» **ACTIVITY**: Could you rewrite the data from the line that has "Plan du site" through the line with "Tous droits réservés.", changing "Sécurité" to "Cybersécurité" and leaving everything else as it is?

(DATA SECTION Opens)

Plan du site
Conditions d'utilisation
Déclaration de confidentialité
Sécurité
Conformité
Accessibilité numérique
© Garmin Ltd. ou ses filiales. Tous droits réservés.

(DATA SECTION Closes)
(DATA SECTION Opens)

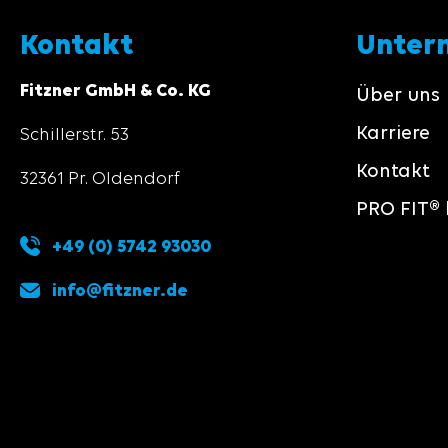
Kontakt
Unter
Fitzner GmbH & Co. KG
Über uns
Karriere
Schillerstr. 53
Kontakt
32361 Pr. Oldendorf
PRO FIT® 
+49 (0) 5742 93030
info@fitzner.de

(DATA SECTION Closes)

» **ANSWER**:
Plan du site
Conditions d'utilisation
Déclaration de confidentialité
Cybersécurité
Conformité
Accessibilité numérique
© Garmin Ltd. ou ses filiales. Tous droits réservés.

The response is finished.